Exercise instructions:
Update the entries from the start through the line containing "Отмечается, что прием документов на визы", swapping "приостановила" for "прекратила" and leaving everything else as it is.

Collected data:
- - - - -
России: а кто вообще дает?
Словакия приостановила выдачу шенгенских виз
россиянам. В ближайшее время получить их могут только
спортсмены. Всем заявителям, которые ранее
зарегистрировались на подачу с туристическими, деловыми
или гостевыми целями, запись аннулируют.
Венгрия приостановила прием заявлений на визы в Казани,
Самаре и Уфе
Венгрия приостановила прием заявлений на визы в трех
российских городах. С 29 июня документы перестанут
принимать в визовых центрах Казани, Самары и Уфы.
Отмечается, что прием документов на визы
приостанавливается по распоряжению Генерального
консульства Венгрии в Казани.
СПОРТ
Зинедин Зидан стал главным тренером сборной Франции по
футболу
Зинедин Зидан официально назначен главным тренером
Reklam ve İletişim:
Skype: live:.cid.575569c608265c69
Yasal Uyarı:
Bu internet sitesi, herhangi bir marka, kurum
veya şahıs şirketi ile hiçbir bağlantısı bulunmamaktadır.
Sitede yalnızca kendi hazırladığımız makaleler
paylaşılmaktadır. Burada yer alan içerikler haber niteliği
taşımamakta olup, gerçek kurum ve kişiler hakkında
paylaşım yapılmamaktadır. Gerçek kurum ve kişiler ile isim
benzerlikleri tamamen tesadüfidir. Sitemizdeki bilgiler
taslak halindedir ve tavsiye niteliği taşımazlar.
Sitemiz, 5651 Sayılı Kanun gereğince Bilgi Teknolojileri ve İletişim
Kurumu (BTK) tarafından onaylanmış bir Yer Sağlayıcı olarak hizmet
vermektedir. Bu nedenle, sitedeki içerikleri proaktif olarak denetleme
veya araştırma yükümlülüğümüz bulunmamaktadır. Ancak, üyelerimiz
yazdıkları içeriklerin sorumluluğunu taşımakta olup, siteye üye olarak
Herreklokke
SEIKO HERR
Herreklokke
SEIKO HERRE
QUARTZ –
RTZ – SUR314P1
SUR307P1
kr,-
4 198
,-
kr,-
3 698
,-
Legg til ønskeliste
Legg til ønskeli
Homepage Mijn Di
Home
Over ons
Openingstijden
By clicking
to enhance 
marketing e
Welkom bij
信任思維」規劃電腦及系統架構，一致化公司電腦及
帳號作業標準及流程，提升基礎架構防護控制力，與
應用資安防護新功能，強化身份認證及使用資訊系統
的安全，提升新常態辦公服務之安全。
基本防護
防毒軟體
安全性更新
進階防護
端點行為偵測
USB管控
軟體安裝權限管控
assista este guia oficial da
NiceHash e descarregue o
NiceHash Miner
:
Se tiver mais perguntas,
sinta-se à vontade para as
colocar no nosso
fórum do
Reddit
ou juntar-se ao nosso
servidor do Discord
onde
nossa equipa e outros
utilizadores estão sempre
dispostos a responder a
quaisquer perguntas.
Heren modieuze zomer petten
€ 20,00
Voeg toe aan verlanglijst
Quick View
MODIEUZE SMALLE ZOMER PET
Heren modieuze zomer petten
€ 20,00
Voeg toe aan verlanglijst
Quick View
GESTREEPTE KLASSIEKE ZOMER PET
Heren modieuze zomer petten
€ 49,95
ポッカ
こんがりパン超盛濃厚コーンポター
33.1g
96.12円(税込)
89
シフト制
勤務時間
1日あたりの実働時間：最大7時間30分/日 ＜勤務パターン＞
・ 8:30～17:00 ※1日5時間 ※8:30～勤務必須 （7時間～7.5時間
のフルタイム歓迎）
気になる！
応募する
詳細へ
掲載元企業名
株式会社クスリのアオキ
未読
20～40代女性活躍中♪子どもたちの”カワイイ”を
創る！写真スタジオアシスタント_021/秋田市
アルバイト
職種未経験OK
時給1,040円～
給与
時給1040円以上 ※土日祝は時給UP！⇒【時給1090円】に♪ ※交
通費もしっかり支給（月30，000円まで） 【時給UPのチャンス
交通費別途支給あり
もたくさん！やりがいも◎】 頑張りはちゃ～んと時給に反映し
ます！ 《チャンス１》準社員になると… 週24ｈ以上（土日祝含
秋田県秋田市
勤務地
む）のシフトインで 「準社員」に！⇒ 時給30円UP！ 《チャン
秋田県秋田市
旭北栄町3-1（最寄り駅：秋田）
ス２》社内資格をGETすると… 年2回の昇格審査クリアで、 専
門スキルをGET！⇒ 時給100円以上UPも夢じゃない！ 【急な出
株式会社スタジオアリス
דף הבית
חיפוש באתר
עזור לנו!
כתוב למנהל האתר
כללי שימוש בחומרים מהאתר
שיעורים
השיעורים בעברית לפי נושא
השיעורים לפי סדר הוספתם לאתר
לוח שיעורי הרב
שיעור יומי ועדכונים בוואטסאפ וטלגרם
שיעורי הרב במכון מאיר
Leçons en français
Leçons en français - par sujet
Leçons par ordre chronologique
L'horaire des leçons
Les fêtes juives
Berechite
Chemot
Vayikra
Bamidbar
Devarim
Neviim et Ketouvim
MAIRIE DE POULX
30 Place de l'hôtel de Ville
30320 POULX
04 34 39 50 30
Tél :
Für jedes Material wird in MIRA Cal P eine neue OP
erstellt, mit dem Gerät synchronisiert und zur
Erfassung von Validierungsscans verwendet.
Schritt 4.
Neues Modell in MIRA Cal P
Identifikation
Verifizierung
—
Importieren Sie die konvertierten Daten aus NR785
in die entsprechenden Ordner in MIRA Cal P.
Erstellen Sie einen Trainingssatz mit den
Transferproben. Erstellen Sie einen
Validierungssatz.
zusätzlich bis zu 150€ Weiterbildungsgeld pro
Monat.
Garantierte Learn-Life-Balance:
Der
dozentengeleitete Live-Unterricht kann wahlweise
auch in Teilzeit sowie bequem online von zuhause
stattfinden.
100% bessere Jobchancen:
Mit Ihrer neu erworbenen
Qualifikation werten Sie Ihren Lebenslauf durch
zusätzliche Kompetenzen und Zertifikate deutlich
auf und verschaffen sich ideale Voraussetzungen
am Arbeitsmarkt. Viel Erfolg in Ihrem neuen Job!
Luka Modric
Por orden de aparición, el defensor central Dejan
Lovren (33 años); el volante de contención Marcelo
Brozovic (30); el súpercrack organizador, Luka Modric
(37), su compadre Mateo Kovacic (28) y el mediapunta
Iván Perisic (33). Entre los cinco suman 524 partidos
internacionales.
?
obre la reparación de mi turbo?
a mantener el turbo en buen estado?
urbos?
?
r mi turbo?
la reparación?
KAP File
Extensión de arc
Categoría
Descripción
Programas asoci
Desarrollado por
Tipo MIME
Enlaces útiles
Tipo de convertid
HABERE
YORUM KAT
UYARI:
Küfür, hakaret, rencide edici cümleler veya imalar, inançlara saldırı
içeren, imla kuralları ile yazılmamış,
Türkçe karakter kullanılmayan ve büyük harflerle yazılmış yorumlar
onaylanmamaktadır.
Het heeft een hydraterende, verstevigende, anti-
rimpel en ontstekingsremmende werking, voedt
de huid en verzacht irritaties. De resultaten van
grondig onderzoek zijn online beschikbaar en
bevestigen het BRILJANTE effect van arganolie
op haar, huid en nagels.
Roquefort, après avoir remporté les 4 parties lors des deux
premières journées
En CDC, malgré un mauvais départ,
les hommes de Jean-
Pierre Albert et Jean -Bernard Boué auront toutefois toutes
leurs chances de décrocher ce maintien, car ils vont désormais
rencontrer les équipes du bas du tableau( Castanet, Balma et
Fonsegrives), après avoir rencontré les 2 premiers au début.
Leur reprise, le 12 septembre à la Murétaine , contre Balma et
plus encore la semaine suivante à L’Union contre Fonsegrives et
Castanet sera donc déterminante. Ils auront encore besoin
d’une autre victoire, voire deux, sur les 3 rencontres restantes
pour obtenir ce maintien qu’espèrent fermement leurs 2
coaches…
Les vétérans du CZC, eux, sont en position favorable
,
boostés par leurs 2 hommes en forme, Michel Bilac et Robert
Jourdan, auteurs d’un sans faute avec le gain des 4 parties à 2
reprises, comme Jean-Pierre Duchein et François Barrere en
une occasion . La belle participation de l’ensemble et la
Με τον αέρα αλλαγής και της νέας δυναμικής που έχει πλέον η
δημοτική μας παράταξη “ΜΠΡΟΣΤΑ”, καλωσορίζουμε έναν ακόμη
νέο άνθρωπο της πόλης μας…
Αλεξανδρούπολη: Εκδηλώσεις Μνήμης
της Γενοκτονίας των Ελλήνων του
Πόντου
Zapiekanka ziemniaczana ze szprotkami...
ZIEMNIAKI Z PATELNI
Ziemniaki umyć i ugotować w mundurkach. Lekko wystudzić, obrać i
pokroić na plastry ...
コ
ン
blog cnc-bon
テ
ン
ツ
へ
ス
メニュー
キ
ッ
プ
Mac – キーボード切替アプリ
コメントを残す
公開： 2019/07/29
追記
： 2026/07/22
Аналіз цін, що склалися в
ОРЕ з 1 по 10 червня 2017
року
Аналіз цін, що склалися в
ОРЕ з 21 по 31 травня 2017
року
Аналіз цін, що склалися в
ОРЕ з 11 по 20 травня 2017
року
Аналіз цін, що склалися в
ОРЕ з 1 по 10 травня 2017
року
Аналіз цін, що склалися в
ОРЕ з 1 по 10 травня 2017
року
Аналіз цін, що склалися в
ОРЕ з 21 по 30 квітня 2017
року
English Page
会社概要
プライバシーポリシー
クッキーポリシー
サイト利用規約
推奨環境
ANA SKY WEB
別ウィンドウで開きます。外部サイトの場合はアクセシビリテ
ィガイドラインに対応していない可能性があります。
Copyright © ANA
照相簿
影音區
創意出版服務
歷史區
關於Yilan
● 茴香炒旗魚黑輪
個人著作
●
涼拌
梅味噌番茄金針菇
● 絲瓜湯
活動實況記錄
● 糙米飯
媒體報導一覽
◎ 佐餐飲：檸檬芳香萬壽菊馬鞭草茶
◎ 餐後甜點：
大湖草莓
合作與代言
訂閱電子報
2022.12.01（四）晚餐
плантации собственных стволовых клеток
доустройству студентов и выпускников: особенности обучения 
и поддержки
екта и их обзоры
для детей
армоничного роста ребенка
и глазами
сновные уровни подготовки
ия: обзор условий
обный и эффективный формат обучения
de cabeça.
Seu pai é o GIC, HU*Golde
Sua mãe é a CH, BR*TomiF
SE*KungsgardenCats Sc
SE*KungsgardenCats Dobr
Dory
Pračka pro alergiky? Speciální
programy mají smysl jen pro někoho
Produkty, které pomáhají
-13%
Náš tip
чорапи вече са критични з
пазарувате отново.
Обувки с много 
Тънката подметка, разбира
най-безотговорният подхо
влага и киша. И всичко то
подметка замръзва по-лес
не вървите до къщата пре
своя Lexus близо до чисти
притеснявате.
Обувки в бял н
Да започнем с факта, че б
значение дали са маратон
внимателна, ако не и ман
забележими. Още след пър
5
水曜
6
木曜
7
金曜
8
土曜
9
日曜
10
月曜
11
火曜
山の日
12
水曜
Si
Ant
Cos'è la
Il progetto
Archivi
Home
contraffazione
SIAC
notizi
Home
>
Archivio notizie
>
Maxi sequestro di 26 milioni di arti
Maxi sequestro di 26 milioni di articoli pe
- - - - -
Response below:
России: а кто вообще дает?
Словакия прекратила выдачу шенгенских виз
россиянам. В ближайшее время получить их могут только
спортсмены. Всем заявителям, которые ранее
зарегистрировались на подачу с туристическими, деловыми
или гостевыми целями, запись аннулируют.
Венгрия прекратила прием заявлений на визы в Казани,
Самаре и Уфе
Венгрия прекратила прием заявлений на визы в трех
российских городах. С 29 июня документы перестанут
принимать в визовых центрах Казани, Самары и Уфы.
Отмечается, что прием документов на визы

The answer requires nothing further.